Dan has continued to implement a combination of structural and management practices that reduce soil erosion and nutrient loss. As soybeans were added to his crop rotation, Dan experimented with no-till. He currently uses no-till where corn is planted into soybean stubble, or when soybeans are planted into corn stalks. Dan planted a filter strip along Silver Creek in 2009, and established permanent cover on two acres of shallow soils in 2016. Dan has planted a rye cover crop following soybean harvest each year since 2014. The combination of terraces, no-till, and cover crops form an effective conservation system.
Joe Donlon and Frank Livingood were selected for recognition in the Landlord/Tenant Division of the awards program.
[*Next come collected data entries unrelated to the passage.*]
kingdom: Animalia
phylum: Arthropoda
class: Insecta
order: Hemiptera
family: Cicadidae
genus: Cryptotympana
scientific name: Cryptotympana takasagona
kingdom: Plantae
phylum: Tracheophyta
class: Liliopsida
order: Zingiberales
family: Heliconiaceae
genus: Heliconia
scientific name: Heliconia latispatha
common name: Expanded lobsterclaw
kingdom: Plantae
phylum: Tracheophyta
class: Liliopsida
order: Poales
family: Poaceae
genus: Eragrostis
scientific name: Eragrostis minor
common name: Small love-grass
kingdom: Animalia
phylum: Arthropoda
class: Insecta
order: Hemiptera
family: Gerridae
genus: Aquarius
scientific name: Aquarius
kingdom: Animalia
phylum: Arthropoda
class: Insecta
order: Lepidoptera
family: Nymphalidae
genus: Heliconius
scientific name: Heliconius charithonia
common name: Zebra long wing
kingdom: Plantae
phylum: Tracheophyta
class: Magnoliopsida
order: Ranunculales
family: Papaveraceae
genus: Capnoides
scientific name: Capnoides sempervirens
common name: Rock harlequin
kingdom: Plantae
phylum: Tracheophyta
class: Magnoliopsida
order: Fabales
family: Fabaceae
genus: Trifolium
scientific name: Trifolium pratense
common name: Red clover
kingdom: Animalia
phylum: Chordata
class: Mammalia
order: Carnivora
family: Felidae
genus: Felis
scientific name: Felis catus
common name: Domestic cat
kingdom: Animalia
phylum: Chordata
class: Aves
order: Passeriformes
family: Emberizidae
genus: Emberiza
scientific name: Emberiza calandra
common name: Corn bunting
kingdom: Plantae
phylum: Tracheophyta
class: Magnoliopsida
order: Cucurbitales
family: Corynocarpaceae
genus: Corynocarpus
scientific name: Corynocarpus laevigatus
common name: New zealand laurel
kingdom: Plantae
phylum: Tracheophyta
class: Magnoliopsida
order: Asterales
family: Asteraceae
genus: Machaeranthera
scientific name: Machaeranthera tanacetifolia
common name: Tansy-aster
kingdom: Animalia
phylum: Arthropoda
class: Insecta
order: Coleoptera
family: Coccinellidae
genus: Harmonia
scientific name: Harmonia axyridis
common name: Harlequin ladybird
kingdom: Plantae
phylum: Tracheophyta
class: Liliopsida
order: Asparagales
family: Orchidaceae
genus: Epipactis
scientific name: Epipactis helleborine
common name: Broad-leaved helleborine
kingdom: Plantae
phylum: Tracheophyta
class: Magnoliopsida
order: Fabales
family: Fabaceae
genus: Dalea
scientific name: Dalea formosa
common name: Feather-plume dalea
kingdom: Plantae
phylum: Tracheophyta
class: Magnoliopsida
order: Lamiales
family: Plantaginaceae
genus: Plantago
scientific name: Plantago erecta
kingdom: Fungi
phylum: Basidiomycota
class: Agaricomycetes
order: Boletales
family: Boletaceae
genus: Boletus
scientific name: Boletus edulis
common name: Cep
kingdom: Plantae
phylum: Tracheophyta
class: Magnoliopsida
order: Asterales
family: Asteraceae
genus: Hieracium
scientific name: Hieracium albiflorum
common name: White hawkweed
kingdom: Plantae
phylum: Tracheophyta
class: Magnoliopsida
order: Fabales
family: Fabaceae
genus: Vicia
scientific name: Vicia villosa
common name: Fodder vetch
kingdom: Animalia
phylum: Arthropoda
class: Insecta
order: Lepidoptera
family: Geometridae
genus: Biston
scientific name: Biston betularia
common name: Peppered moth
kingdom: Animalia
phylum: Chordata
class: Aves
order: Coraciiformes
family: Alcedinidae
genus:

This division highlights the cooperation necessary to achieve the common goal of producing crops while conserving our natural resources. Joe’s farm includes 166 acres of cropland south of Luana. Joe’s daughter Janet and his son-in-law, Frank, have leased the farm for eight years. Joe can often be found pulling anhydrous tanks in the spring, or following Frank’s combine with a grain cart in the fall.
In 1990, Joe started the first of a series of terrace projects. The farm now features over three miles of terraces. Frank uses a no-till planting system with continuous corn, which can be challenging. Frank is always looking for ways to improve his no-till system and modified his planter in 2017 to ensure reliable down pressure on his planting units. The system of terraces constructed by Joe, combined with the no-till utilized by Frank, ensures that very little soil ever leaves this farm.
The Clayton SWCD’s New Cooperator Award was presented to Brian Keehner. Brian also continues a legacy of outstanding conservation work. His parents, Leigh and Gloria Keehner, were Owner/Operator award winners for the Clayton Soil and Water Conservation District in 2005. Brian operates tracts in the Monona and McGregor areas that feature the extensive use of cover crops and no-till used in combination with terraces and waterways.
Brian utilizes a no-till planting system for his corn/soybean rotation, and is a leading cover crop advocate. Over the last five years, he has utilized a no-till drill, tried aerial seeding, experimented with a turbo seeder on a vertical tillage implement, and modified his corn planter to establish a variety of cover crop mixes. In 2017, Brian added a broadcast seeder to his combine. As he harvests corn and soybeans, he also seeds cover crops to protect his soil resource.
Dan, Joe, Frank, and Brian all own or operate farms within the Silver Creek watershed. Their conservation efforts, as well as those of their families and their neighbors, are very evident on the landscape that surrounds the stream. SWCD efforts that are currently focused on Silver Creek continue a tradition of over thirty years of watershed projects in Clayton County. The tradition of conservation work that is demonstrated by these landowners provides an outstanding example of what we can do to build upon past efforts, and voluntarily work together to create water quality improvements.